International travel documents for children
See what documents a child needs to travel to or from the U.S. alone or with a parent or relative.
Children traveling to the U.S.
All children, including infants, must have their own travel documents such as a passport or document from a Trusted Traveler Program to enter the U.S. If you travel or are going to travel with a child, consider taking the following documents:
- If the child is traveling with only one of their custodial parents, they must have a letter of consent, preferably in English and notarized, from the other parent or signed by both parents. The letter should say "I acknowledge that my son/daughter is traveling outside the country with [the name of the adult] with my permission."
- If one parent has sole custody of the child, a copy of the custody document can take the place of the other parent's letter.
- Parents who frequently cross the border by land with a minor must always carry a letter of permission from the other parent.

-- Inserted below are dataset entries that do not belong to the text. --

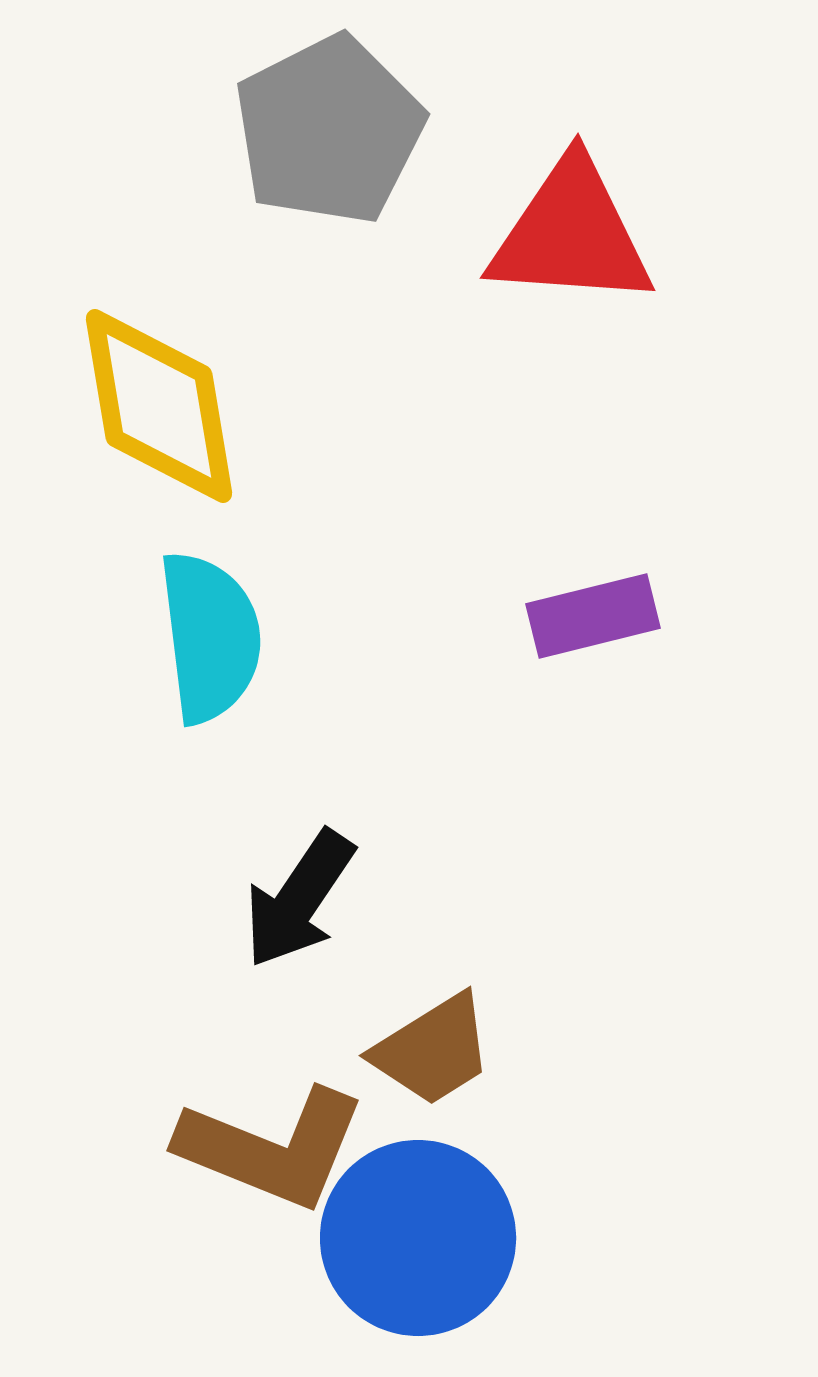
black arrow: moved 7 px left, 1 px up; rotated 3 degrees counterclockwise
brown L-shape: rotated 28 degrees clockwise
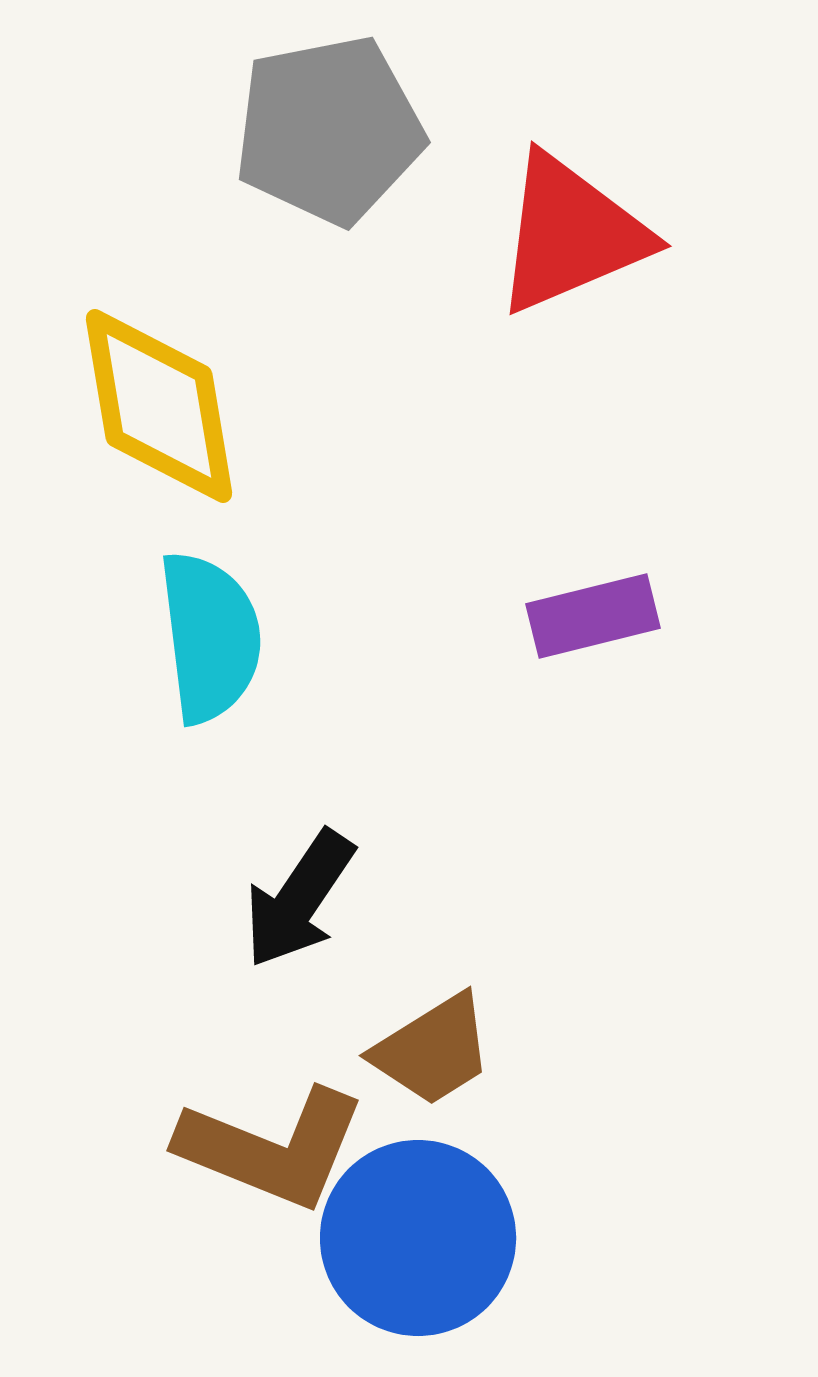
gray pentagon: rotated 16 degrees clockwise
red triangle: rotated 27 degrees counterclockwise
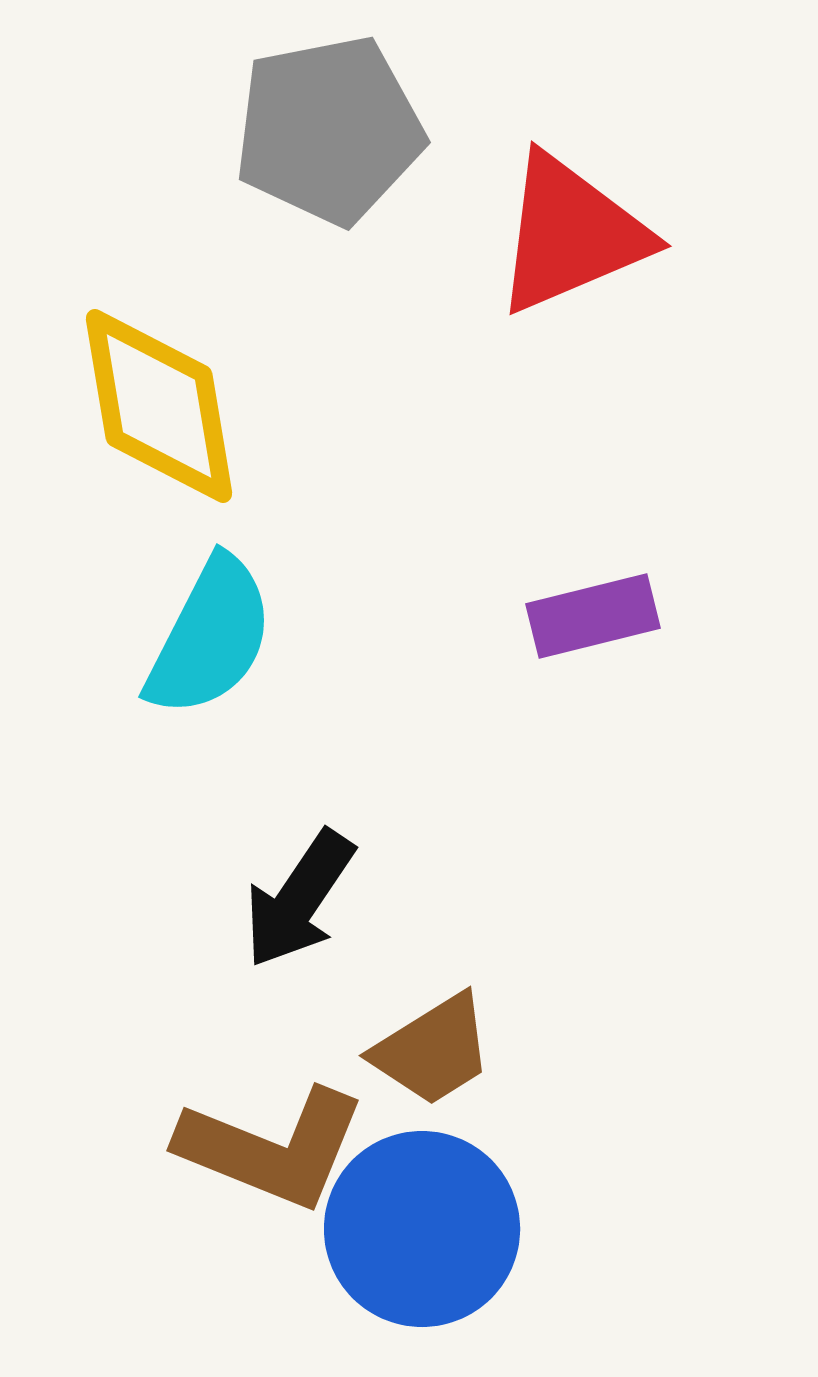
cyan semicircle: rotated 34 degrees clockwise
blue circle: moved 4 px right, 9 px up
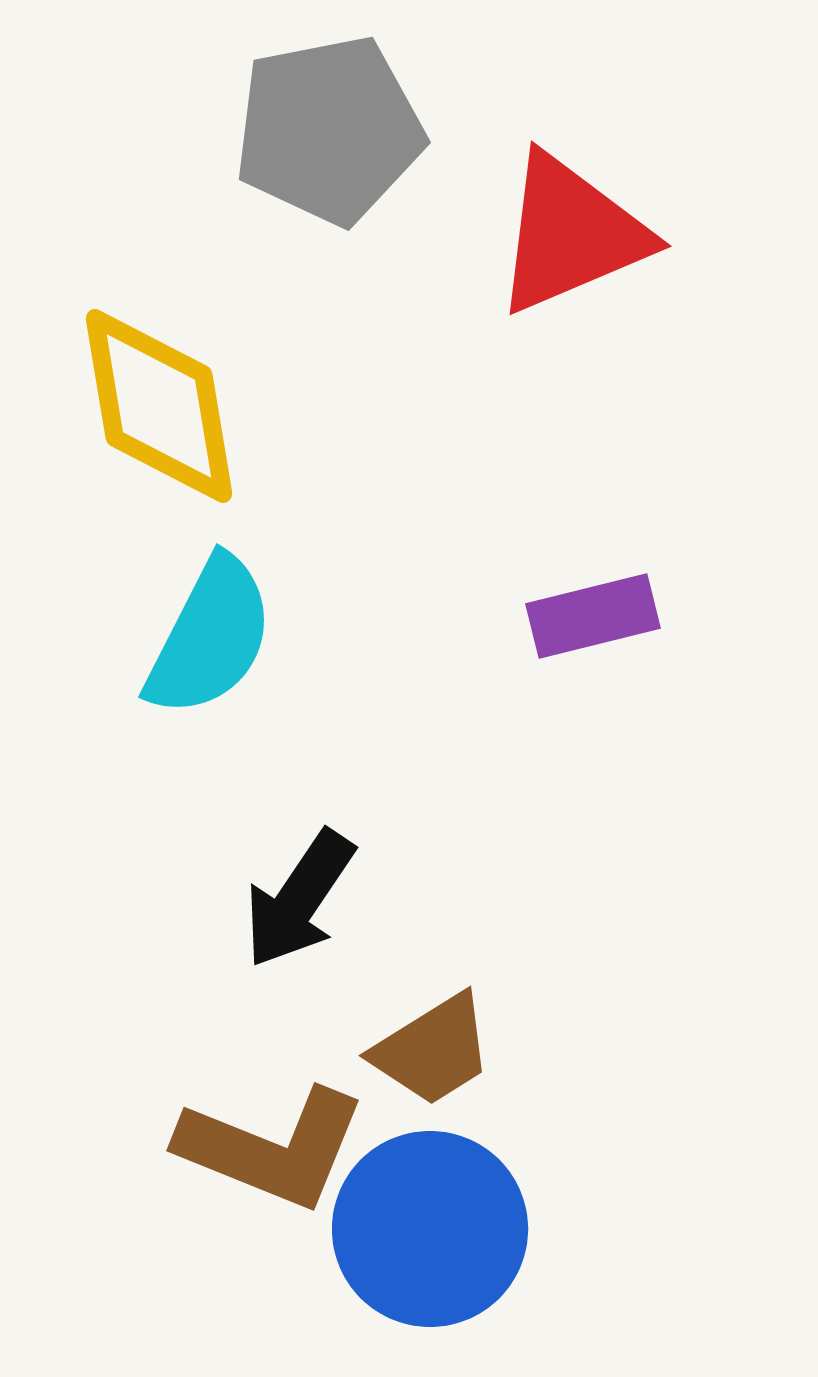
blue circle: moved 8 px right
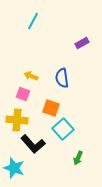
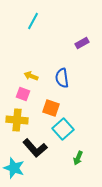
black L-shape: moved 2 px right, 4 px down
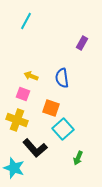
cyan line: moved 7 px left
purple rectangle: rotated 32 degrees counterclockwise
yellow cross: rotated 15 degrees clockwise
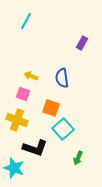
black L-shape: rotated 30 degrees counterclockwise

U.S. citizen children traveling abroad
Ports of entry in many countries have security measures to prevent international child abduction. If you are traveling alone with your child, you may be required to present documentation proving you are the parent or legal guardian. You may also need a letter of permission from the other parent for your child to travel.
If your child travels alone, depending on the country, they may be required to present a notarized letter from both parents or their legal guardian. If a minor is traveling abroad and is not accompanied by both parents or a legal guardian, contact the embassy or consulate of the country you will be visiting and ask about entry and exit requirements for that country.